Characterizing Language Development in Infants At Risk for Language Impairment

Saturday, May 19, 2012
Sheraton Hall (Sheraton Centre Toronto)
10:00 AM
K. Downing1 and V. Vogel-Farley2, (1)Department of Psychology, Boston University, Boston, MA, (2)Labs of Cognitive Neuroscience, Children's Hospital Boston, Boston, MA
Background: The heritability of autism and language impairments has been well documented with evidence that siblings of a child with autism often show a broader autism phenotype marked by language delays and impairments (La Couteur et al., 1996). Retrospective parent report found concerns regarding language were among their first signs of the presence of autism (De Giacomo & Fombonne, 1998). Investigations of language in at-risk populations by Landa and colleagues (2006) show that language trajectories slow for high-risk infants with significant differences emerging at 14 months on the Mullen Scales of Early Learning (MSEL). However, this study did not look at the crucial time between 6 and 14 months when these differences might emerge or assess language using other measures.

Objectives: The aim of the current study was to evaluate the use of a combination of language measures to characterize the trajectory of early language development of at-risk infants.

Methods: The current analysis included 39 infants that reached the age of 36 months in an ongoing Infant Sibling Project (Children’s Hospital Boston/Boston University). In order to evaluate the developmental trajectories of language, infants were split into three groups based upon their risk status (defined as having an older sibling with/without ASD or language delay) and their performance on language measures at 36-months (low-risk control infants (LRC), high-risk positive (HRp), and high-risk negative (HRn)). Infants in the HRp group met at least one of the following criteria: above the cut-off on the CDI-III developed by Skarakis-Doyle, Campbell, & Dempsey, 2009; or scored less than or equal to one standard deviation below the mean on receptive or expressive language on the MSEL; or were above the ASD cut off  on the communication domain of the Autism Diagnostic Observation Schedule (ADOS). HRn infants had an affected sibling but did not meet any of the criteria that defined the HRp group. LRC infants did not have an affected sibling and did not meet the criteria for HRp.

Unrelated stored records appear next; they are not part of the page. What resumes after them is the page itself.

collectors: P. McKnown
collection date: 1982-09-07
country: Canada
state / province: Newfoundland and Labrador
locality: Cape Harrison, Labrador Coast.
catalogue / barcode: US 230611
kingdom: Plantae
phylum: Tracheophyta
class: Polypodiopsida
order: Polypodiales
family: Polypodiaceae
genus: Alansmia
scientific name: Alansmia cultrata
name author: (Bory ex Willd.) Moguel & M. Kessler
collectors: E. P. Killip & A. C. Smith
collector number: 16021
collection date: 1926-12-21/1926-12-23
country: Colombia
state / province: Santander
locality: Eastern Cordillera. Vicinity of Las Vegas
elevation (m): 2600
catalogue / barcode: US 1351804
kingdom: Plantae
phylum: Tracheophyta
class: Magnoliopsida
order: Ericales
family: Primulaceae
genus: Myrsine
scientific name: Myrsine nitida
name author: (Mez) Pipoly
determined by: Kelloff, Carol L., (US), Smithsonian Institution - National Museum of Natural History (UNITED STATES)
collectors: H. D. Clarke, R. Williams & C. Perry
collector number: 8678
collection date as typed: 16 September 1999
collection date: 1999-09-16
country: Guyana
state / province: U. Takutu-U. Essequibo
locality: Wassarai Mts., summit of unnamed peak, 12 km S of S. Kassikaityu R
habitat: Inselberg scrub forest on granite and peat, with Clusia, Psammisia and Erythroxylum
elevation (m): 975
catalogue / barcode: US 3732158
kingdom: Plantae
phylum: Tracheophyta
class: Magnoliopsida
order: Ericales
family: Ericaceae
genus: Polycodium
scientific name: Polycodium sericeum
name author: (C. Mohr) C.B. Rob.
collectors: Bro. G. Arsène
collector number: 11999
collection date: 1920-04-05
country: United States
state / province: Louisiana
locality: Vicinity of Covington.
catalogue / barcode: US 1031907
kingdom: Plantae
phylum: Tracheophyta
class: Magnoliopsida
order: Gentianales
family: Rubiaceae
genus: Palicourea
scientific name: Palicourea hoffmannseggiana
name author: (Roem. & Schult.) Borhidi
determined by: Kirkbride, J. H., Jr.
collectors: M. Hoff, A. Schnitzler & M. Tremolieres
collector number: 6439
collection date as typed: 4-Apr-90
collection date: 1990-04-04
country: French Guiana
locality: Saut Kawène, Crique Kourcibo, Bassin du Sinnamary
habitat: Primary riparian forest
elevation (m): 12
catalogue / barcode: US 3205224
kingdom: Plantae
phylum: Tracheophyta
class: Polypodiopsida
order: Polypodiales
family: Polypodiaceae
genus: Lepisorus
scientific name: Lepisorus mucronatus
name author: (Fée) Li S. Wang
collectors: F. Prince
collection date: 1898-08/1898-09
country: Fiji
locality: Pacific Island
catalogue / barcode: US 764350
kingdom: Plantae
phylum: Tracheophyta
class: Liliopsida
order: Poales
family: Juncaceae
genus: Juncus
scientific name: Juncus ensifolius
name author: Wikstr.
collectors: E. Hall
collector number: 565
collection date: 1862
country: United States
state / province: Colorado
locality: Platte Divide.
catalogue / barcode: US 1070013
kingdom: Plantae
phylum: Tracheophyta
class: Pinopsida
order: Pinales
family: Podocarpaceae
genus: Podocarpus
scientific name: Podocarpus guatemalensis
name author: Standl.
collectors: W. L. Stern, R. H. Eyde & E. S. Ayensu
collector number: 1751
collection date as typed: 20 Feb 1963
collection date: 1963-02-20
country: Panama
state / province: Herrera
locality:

Results: Because of limited sample sizes, preliminary analyses focused solely on MSEL scores at ages that had the largest number of participants. Up to 20 additional infants will soon complete the study and will be added to these analyses. Multivariate ANOVAs showed significant group differences (F(2,29)= 3.947, p <.05) of verbal developmental quotients when looking at infants at 12 months and 24 months, with HRp infants (n=12; M=97.09, SD=11.80) performing significantly poorer than HRn (n=9; M=105.12, SD=13.19) and LRC infants (n=11; M=104.97, SD=9.11). Group means at other ages showed poorer scores for the HRp infants, however, these differences were not significant which may be because of small sample sizes at these ages.

Conclusions: Based upon our preliminary analyses, our data suggest that language scores for the HRp infants begin to diverge as early as 12-months on the MSEL. Impaired MSEL scores for at-risk infants suggest that there are early language deficits present that affect language abilities at 36 months.